A Lesson in Thorns (Thornchapel #1)(34)
“You need to find someone kinky here, and fast,” she says. “I think you’re hard up for it.”
She has no idea.
“I’m in agony to be in agony,” I admit. And then I narrow my eyes. “You didn’t answer my question.”
She twists her mouth. “It’s not my story to tell.”
I think about this a moment. “Does it make a difference that I really, really want to know?”
“It could, if it were up to me. Which it’s not.”
For a minute, there’s only the rising wind and the rain hurling itself against the house.
“Are you going to fuck Saint?” Rebecca finally asks, still quietly enough so that only I can hear, but frankly enough that I let out a surprised laugh. “Because you look like you want to fuck him.”
“I like you,” I tell her, grinning into my drink. “And I appreciate your candor.”
“I’m allergic to bullshit,” she says. “Now confess.”
“I want to fuck him,” I say, risking a more direct glance over at him. He must have worked today—either that or he felt the need to dress up for dinner. He’s in a mostly unwrinkled button-down and slacks, department store shoes on his feet, and it looks like he’s tried to smooth back his longish hair, but it keeps falling into his face anyway. He’s leaning forward and looking down into his whisky, and there’s a restlessness moving through him that reminds me of the winter storm outside.

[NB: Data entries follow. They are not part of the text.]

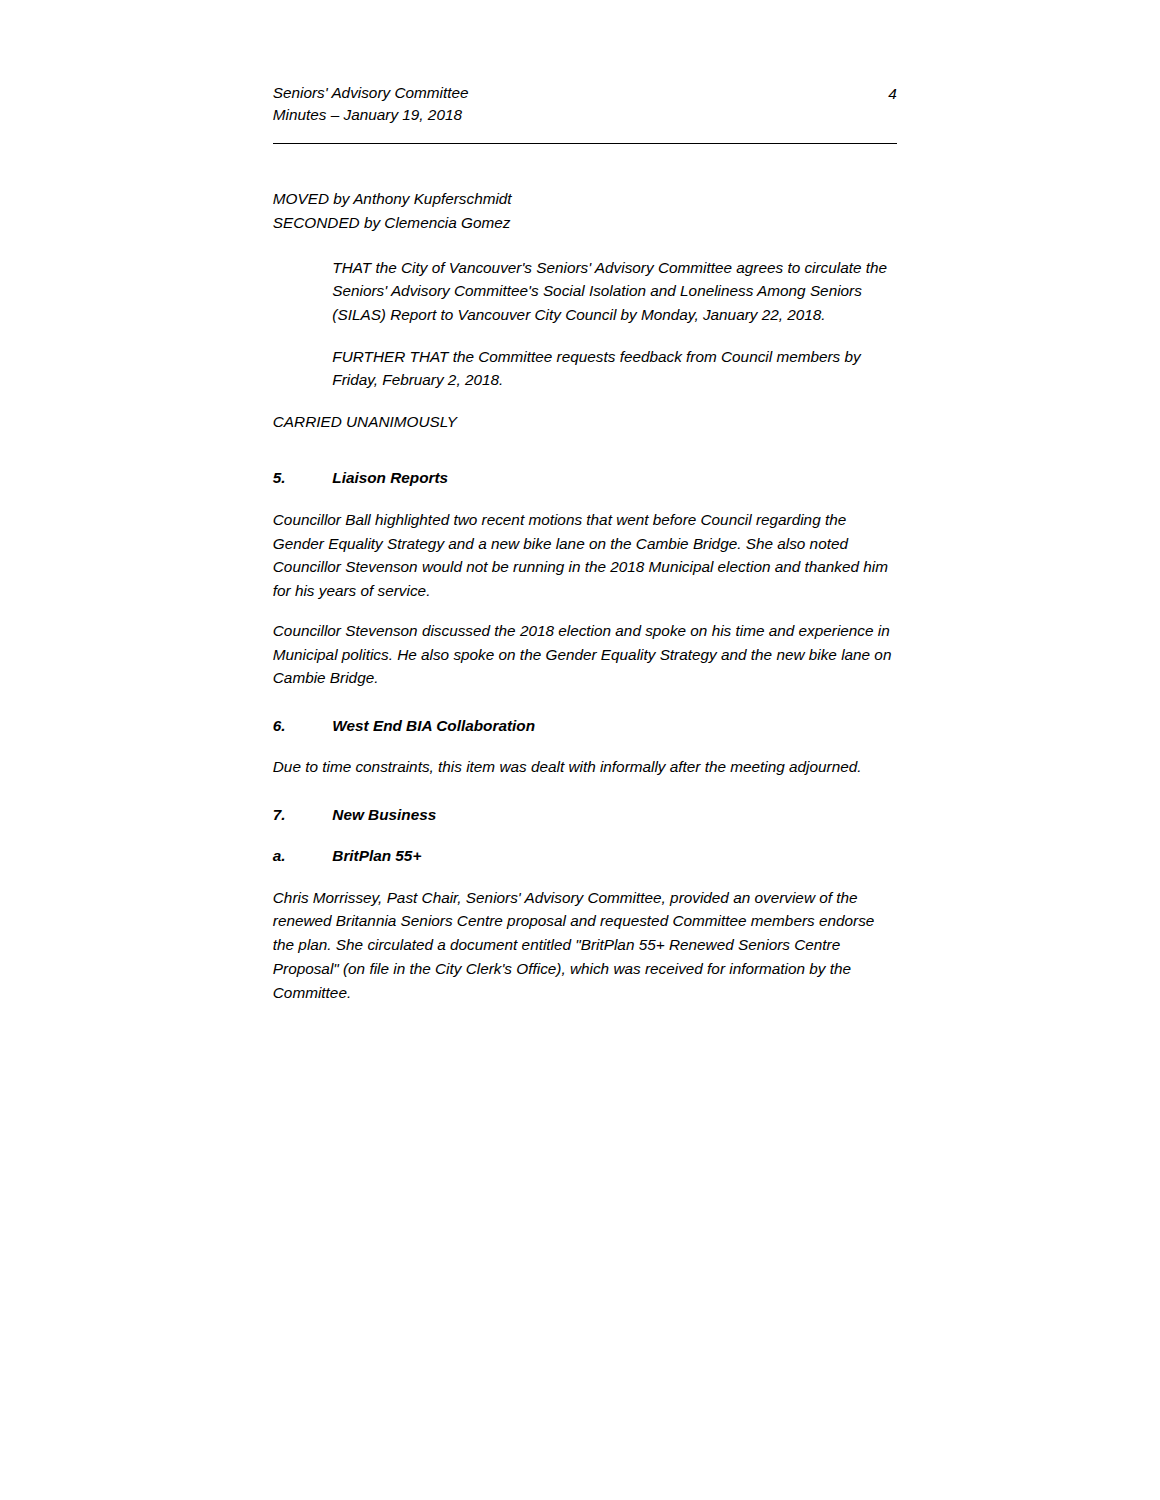Seniors' Advisory Committee
Minutes – January 19, 2018
4
MOVED by Anthony Kupferschmidt
SECONDED by Clemencia Gomez
THAT the City of Vancouver's Seniors' Advisory Committee agrees to circulate the Seniors' Advisory Committee's Social Isolation and Loneliness Among Seniors (SILAS) Report to Vancouver City Council by Monday, January 22, 2018.
FURTHER THAT the Committee requests feedback from Council members by Friday, February 2, 2018.
CARRIED UNANIMOUSLY
5. Liaison Reports
Councillor Ball highlighted two recent motions that went before Council regarding the Gender Equality Strategy and a new bike lane on the Cambie Bridge. She also noted Councillor Stevenson would not be running in the 2018 Municipal election and thanked him for his years of service.
Councillor Stevenson discussed the 2018 election and spoke on his time and experience in Municipal politics. He also spoke on the Gender Equality Strategy and the new bike lane on Cambie Bridge.
6. West End BIA Collaboration
Due to time constraints, this item was dealt with informally after the meeting adjourned.
7. New Business
a. BritPlan 55+
Chris Morrissey, Past Chair, Seniors' Advisory Committee, provided an overview of the renewed Britannia Seniors Centre proposal and requested Committee members endorse the plan. She circulated a document entitled "BritPlan 55+ Renewed Seniors Centre Proposal" (on file in the City Clerk's Office), which was received for information by the Committee.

“He might not be kinky,” Rebecca cautions.
“I’m not planning a wedding or anything. Just sex.”
“Can you even come from vanilla sex?”
Question of the century. “Well, I, um. I don’t know what makes me come during sex.”
Rebecca turns to me, head first, then the rest of her body. “You don’t know,” she repeats slowly. “What makes you come during sex.”
I scrunch up my face in embarrassment. “I’ve never done it.”
“Is this some heteronormative ‘never specifically had a penis specifically in your vagina’ thing? Or are you saying you really, truly haven’t had sex?”
“No sex,” I respond. My cheeks are on fire. “Nothing.”
“So the person who gave you those welts . . . ?”
“Just gave me the welts,” I confirm. “No orgasms involved. I mean, I got myself off later, alone, but not with her around.”
Rebecca looks stunned. “And how long have you been doing kink?”
“Formally since I was eighteen.”
“And you’re how old now?”
“Twenty-two. Look, I know what you’re thinking, and it’s not anything like that—I’m not scared, it’s not a religion thing, I’ve been in love before. It just hasn’t felt right, that’s all.”
Rebecca thinks about this a moment. “Interesting,” she muses. “And now it does?”
I’m dying for whatever Domme insight she has. “Now it does. Does that make me strange?”
She looks back at Saint rolling his glass between his fingertips as the others laugh and talk around him.
“No,” she says heavily. “It may make you foolish. But it doesn’t make you strange.”
Which is when Delphine pops over, her cheeks rosy with booze and fire. “You two are being so secretive over here,” she scolds. “Come back to the fire, I have a game for us to play.”
Rebecca sighs a certain sigh I’ve come to identify as her Delphine Sigh. “I don’t want to play a game.”
Delphine gives Rebecca a pout, and I do believe if she were any younger she would be sticking her tongue out at Rebecca. As it is, she just grabs my hand and yanks me back toward the group, and Rebecca follows with another Sigh.
Chapter 11
“Let’s play Spin the Bottle!” Delphine declares once we’re back in the glow of the fire. Her voice has the fearless optimism that only comes from a lifetime of cosseted extroversion and a bottle of champagne mixed together.
“Are you insane?” Rebecca demands from behind us. “We aren’t children!”
“Of course we aren’t,” Delphine says in a voice that says well, obviously. “That’s the whole point.”
When I glance over at Auden, he’s looking at me, but he looks away as soon as he sees me looking at him.
Saint is still staring at his whisky glass like he’s wondering if he can drown in it.
“Delphine, be reasonable,” I say, although I’ve had just enough Scotch that kissing beautiful people by a fire sounds like heaven. “You and Auden will have to recuse yourselves and so will Becket. And without the engaged people or the priest, there are only three of us left, and that’s hardly enough for a game.”
Delphine turns to us, bottle in hand and eyes narrowed. “Who said anything about recusing?”
“Of course we can’t play, Delly,” Auden says. “Becket can’t either.”
She sets the bottle down on the low table between all the sofas and chairs, and then puts her hands on her hips. “And why, exactly, is that?”
Auden looks surprised, then swiftly protective. “I won’t kiss anyone but you. And our priest has his vows.”